(Document extract Opens)
# Union Contact Pro vs. Force?



## daveykim (Jan 5, 2012)

Im planning on getting a freestyle board such as the NS Evo or GNU Street and I need a pair of bindings to match it.

I am under the impression that the Union Contact Pros. is a little stiffer than the contacts, but still more flexier than the force? Is that correct?

Anyways, I do about 60% park and 40% jumps (up to about 70feet max).
what would be good? i've also considered rome boss 390s

thanks


----------



## Nivek (Jan 24, 2008)

Rome's over both. Contact Pro's of the Unions.

Faves are either Flow M9's or K2 Companies for those decks.


----------



## daveykim (Jan 5, 2012)

could you specify why for me?
thanks!


----------



## Nivek (Jan 24, 2008)

So far Union in the last couple years has not impressed me. The 390's are a great do everything binding. M9's will be the most comfortable and provide better edge to edge performance, but not the best dampening. The Nationals have Harshmellow which in my opinion is second only to Raiden Airbags, and the urethane backs will give you enough support to satisfy but plenty of tweak in the park. Which if you wanna go with airbags you might like Zero's, but you might find them a little to soft for your board choices. Actually they'd do pretty well. 

Changed my mind, get Zero's. When I was going to get a Blacklist I was planning on putting Zero's on it. Airbags are the shiznat and the highback is just enough for what I like in a binding. Skatey feel.


----------



## daveykim (Jan 5, 2012)

nice the zeros seem like great bindings too. how are they for mid size jumps? do they provide just enough cushion you think?


----------
(Document extract Closes)
(Data section Opens)
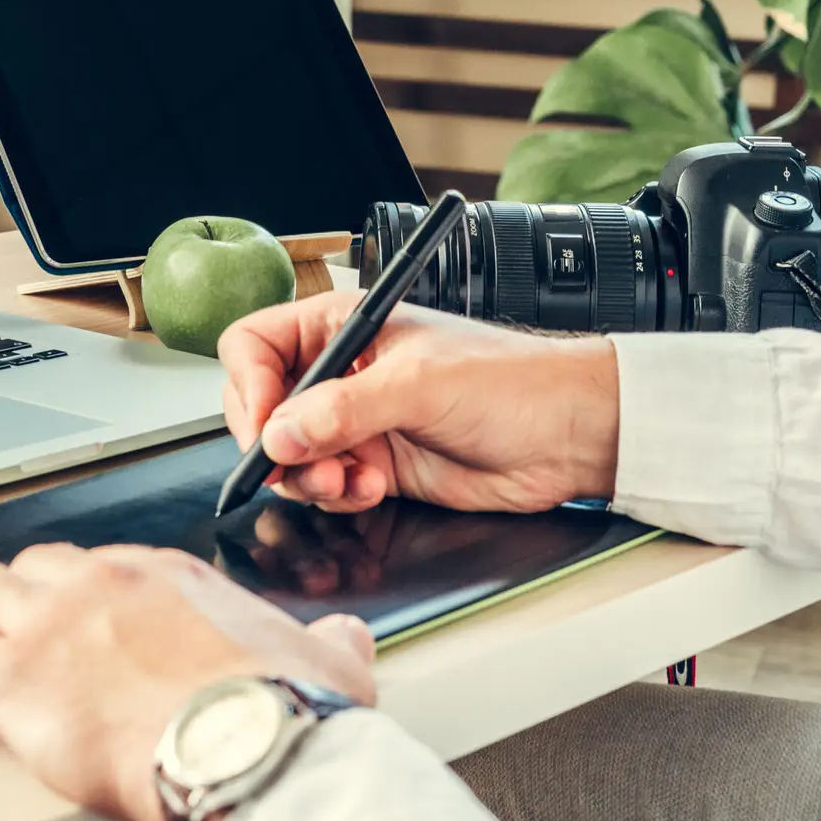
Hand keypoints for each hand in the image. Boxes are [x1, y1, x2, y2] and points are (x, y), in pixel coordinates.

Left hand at [0, 543, 374, 820]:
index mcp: (167, 575)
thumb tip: (344, 638)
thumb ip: (329, 641)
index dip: (78, 593)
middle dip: (14, 596)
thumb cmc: (286, 710)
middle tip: (2, 625)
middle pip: (33, 568)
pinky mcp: (12, 675)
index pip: (101, 566)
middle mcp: (101, 583)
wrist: (254, 745)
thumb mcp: (327, 659)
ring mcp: (50, 622)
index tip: (72, 617)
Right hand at [219, 292, 620, 513]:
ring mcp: (355, 420)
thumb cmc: (512, 380)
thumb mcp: (418, 384)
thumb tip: (281, 436)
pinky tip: (373, 487)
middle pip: (263, 407)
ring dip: (310, 477)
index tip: (269, 425)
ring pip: (290, 455)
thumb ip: (343, 410)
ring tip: (349, 480)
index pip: (255, 346)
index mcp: (340, 325)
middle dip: (277, 443)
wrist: (569, 433)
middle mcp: (340, 370)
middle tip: (300, 464)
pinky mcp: (373, 464)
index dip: (251, 386)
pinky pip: (325, 485)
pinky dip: (339, 494)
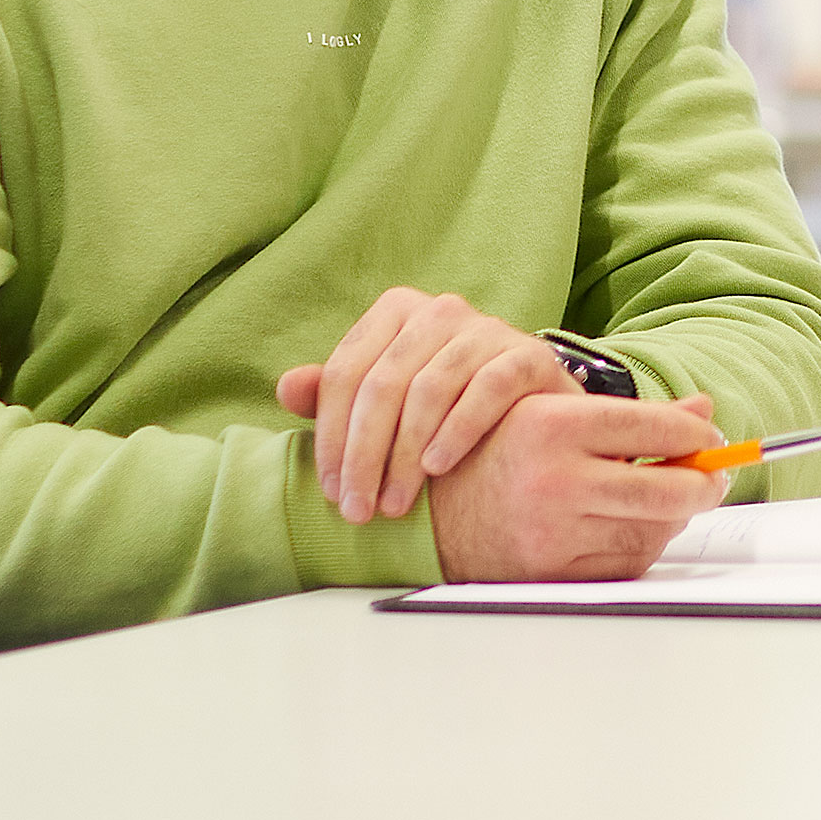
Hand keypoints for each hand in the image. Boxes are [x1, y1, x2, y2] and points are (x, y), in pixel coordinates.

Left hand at [277, 289, 572, 523]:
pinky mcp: (528, 354)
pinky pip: (488, 389)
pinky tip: (438, 467)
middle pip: (383, 384)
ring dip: (405, 455)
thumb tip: (286, 388)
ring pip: (430, 389)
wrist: (534, 408)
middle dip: (364, 455)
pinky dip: (458, 430)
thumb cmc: (446, 407)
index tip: (330, 490)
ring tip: (397, 503)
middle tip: (359, 509)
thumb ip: (337, 394)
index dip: (330, 435)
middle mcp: (439, 310)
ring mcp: (487, 329)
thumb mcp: (387, 399)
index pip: (346, 372)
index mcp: (396, 312)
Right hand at [425, 389, 732, 580]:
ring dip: (672, 518)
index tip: (710, 438)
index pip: (655, 427)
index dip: (697, 434)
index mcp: (553, 426)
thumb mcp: (554, 411)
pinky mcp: (552, 571)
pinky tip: (630, 526)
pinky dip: (641, 545)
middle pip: (666, 489)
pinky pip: (624, 563)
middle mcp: (553, 479)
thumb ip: (631, 414)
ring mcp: (552, 531)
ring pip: (651, 531)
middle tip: (713, 478)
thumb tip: (702, 408)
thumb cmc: (494, 453)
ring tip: (666, 499)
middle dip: (704, 485)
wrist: (431, 511)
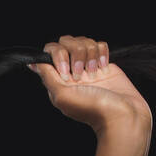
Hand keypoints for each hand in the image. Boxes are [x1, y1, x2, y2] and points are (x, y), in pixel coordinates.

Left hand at [27, 35, 152, 137]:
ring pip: (85, 41)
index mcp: (58, 79)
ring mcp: (88, 66)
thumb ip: (47, 76)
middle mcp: (72, 71)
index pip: (51, 51)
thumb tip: (33, 63)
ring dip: (90, 55)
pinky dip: (102, 53)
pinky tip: (104, 67)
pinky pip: (100, 44)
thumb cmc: (92, 109)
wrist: (122, 114)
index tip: (66, 72)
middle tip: (82, 74)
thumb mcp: (62, 96)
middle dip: (76, 53)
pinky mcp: (104, 63)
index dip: (58, 55)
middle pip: (68, 42)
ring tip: (94, 73)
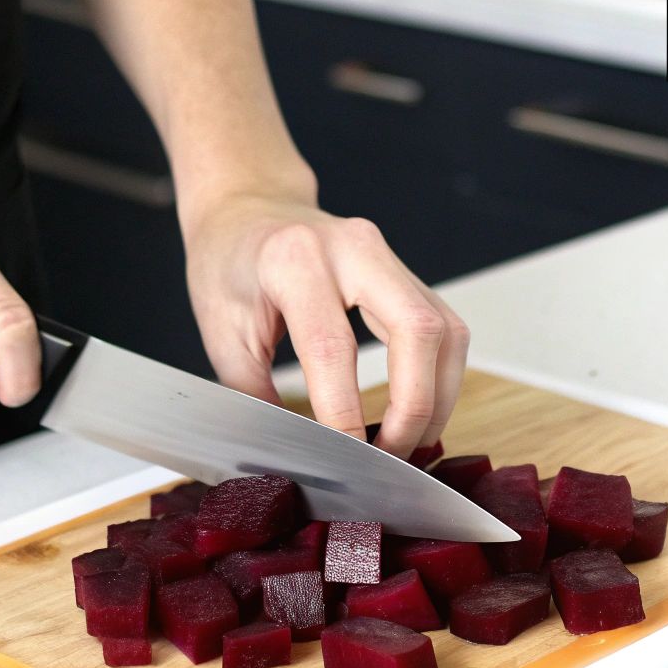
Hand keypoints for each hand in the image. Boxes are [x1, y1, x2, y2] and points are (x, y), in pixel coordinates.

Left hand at [183, 190, 468, 457]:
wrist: (250, 208)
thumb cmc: (229, 265)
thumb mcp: (221, 333)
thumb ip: (255, 395)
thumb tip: (292, 456)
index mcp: (294, 260)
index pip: (333, 345)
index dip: (345, 411)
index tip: (346, 459)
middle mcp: (353, 249)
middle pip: (417, 331)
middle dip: (415, 407)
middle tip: (391, 458)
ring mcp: (388, 256)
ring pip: (446, 332)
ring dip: (438, 398)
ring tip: (410, 443)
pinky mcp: (407, 273)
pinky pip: (445, 329)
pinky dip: (439, 378)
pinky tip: (419, 411)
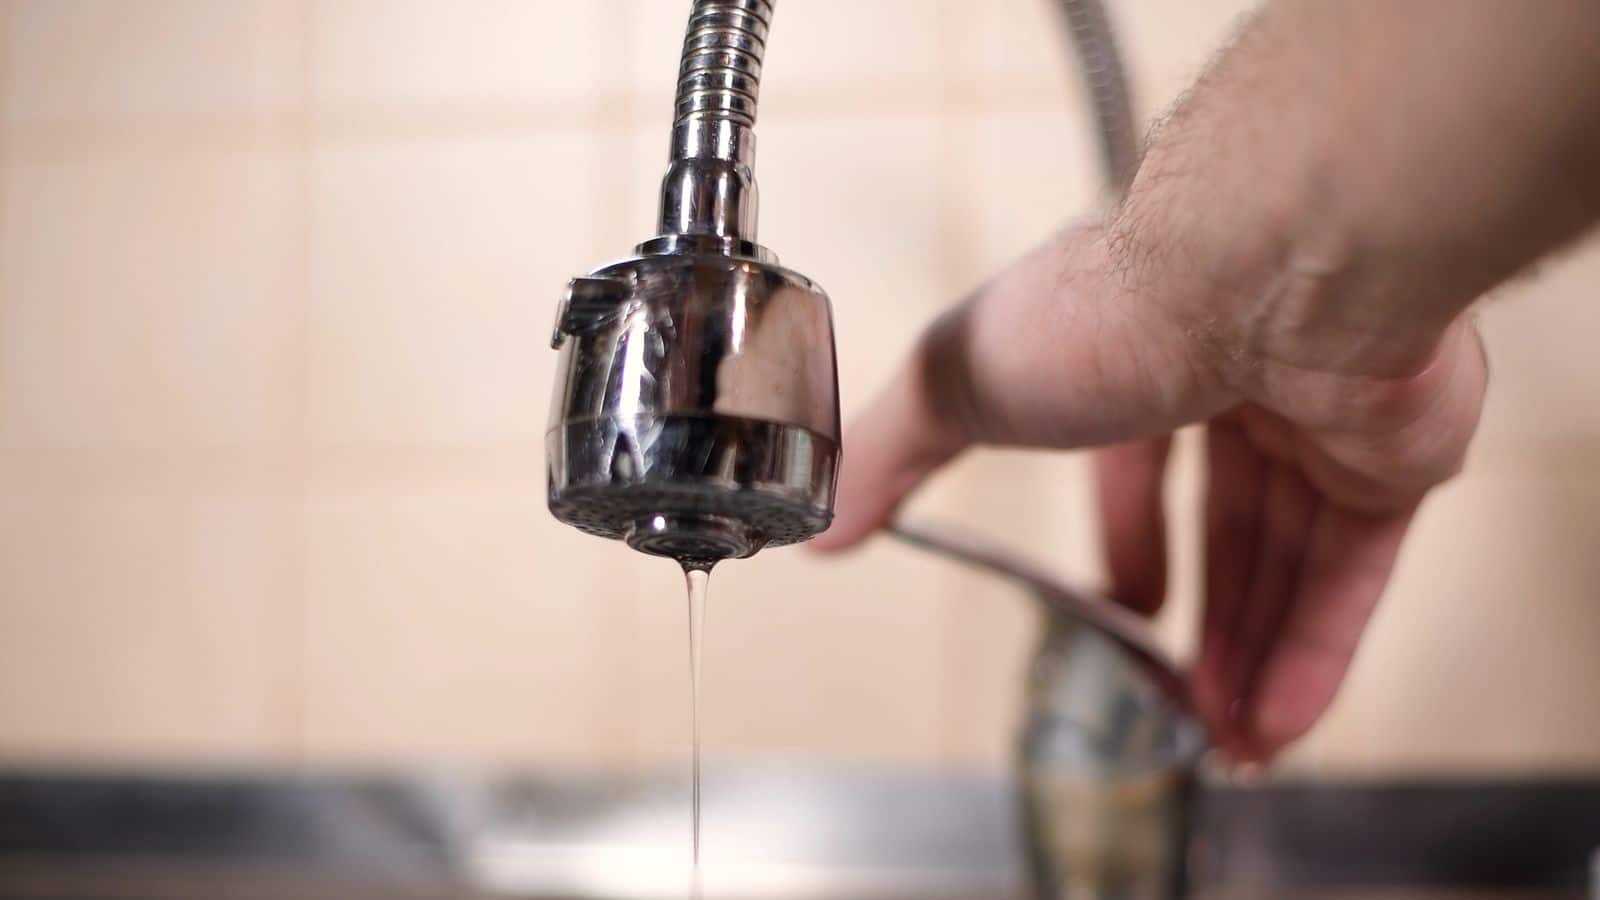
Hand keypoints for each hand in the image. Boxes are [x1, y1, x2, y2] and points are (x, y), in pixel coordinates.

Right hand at [810, 226, 1487, 761]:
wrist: (1263, 272)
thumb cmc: (1107, 308)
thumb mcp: (958, 385)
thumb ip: (889, 455)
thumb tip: (821, 526)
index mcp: (1140, 353)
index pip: (1139, 465)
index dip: (1128, 545)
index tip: (1121, 608)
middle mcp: (1240, 381)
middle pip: (1225, 526)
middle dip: (1198, 624)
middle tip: (1173, 704)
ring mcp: (1322, 418)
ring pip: (1289, 562)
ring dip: (1251, 659)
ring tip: (1221, 743)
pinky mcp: (1392, 457)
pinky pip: (1354, 577)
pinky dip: (1314, 658)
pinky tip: (1276, 725)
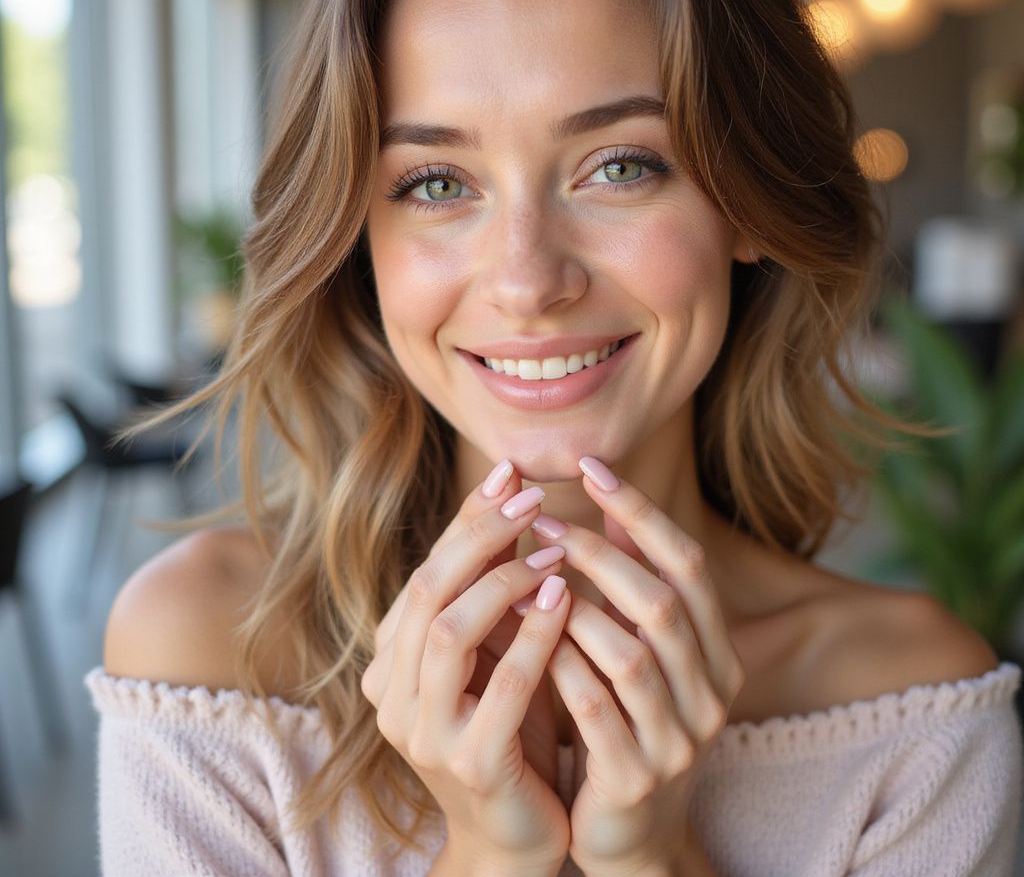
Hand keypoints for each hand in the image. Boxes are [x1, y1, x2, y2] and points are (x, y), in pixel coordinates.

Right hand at [360, 462, 571, 873]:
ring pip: (449, 631)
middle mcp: (392, 691)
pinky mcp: (469, 763)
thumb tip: (512, 497)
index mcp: (393, 660)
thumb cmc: (510, 729)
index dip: (466, 519)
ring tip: (553, 549)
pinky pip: (502, 687)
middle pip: (428, 590)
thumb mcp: (494, 650)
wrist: (514, 834)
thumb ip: (494, 588)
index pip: (426, 570)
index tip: (509, 473)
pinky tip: (564, 601)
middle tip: (530, 495)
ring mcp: (423, 731)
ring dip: (504, 580)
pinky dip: (533, 636)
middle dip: (479, 535)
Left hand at [532, 457, 745, 874]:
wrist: (631, 836)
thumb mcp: (640, 649)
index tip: (590, 467)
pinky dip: (559, 664)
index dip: (640, 511)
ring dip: (571, 608)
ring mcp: (678, 740)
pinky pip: (594, 708)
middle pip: (661, 603)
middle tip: (543, 522)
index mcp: (717, 652)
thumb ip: (631, 585)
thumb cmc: (627, 720)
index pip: (689, 564)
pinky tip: (526, 636)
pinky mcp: (635, 778)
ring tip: (523, 576)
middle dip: (598, 555)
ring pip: (629, 654)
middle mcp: (710, 693)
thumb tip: (611, 503)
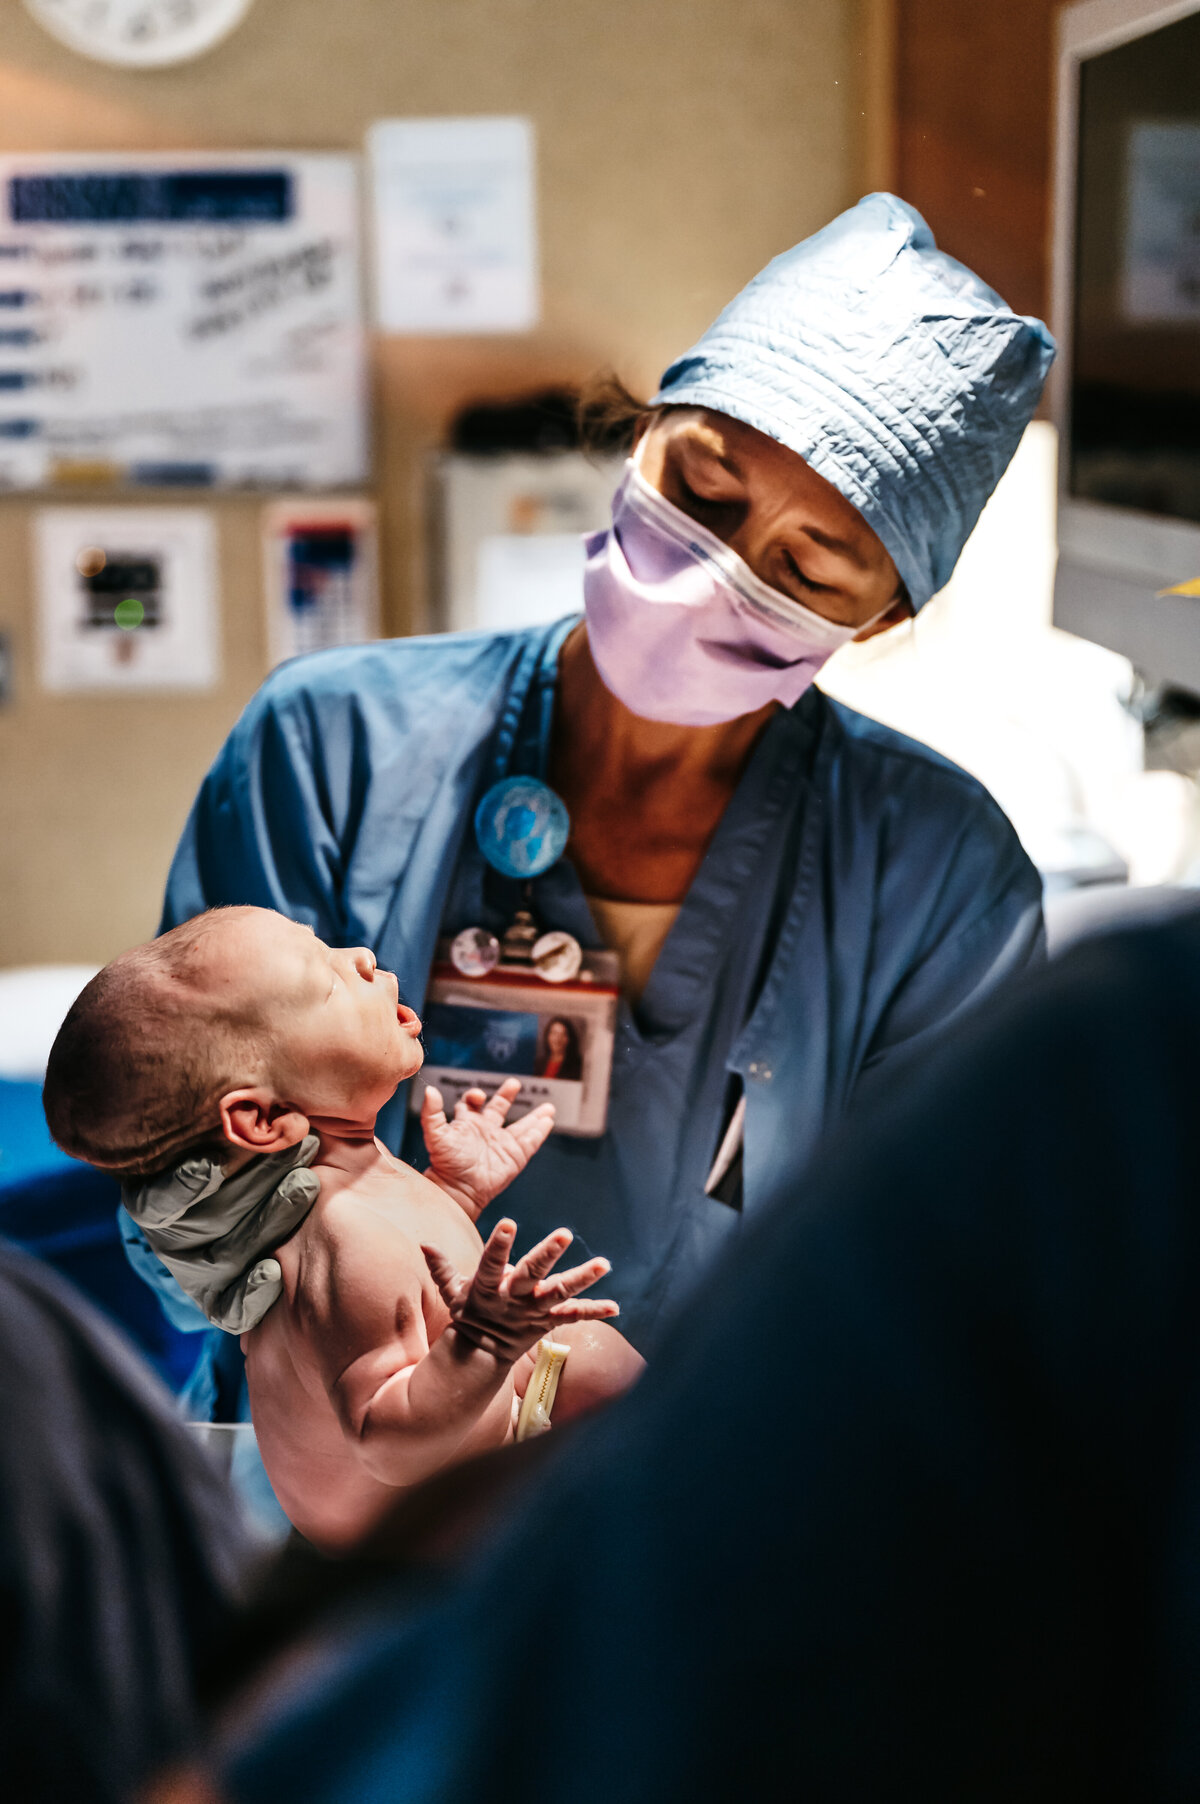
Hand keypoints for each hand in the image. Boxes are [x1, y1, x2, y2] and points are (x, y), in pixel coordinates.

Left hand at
(Data section Closes)
■ Required actions
1. In the bindings thread, reproduce word for word the passage starting at "could you specify" and ending at "do pretty well.".
2. Answer these questions from the bindings thread:
(a) How does the first poster divide their riding between park and jumps?
(b) Which bindings does Nivek say will be the most comfortable?
(c) What does Nivek rate as second only to Raiden Airbags?
The listing has no role in this exercise.

■ Exercise responses
1.
could you specify why for me?
thanks!


----------



## Nivek (Jan 24, 2008)

So far Union in the last couple years has not impressed me. The 390's are a great do everything binding. M9's will be the most comfortable and provide better edge to edge performance, but not the best dampening. The Nationals have Harshmellow which in my opinion is second only to Raiden Airbags, and the urethane backs will give you enough support to satisfy but plenty of tweak in the park. Which if you wanna go with airbags you might like Zero's, but you might find them a little to soft for your board choices. Actually they'd do pretty well.

2.
(a) About 60% park and 40% jumps.
(b) The M9's.
(c) Harshmellow, which the Nationals have.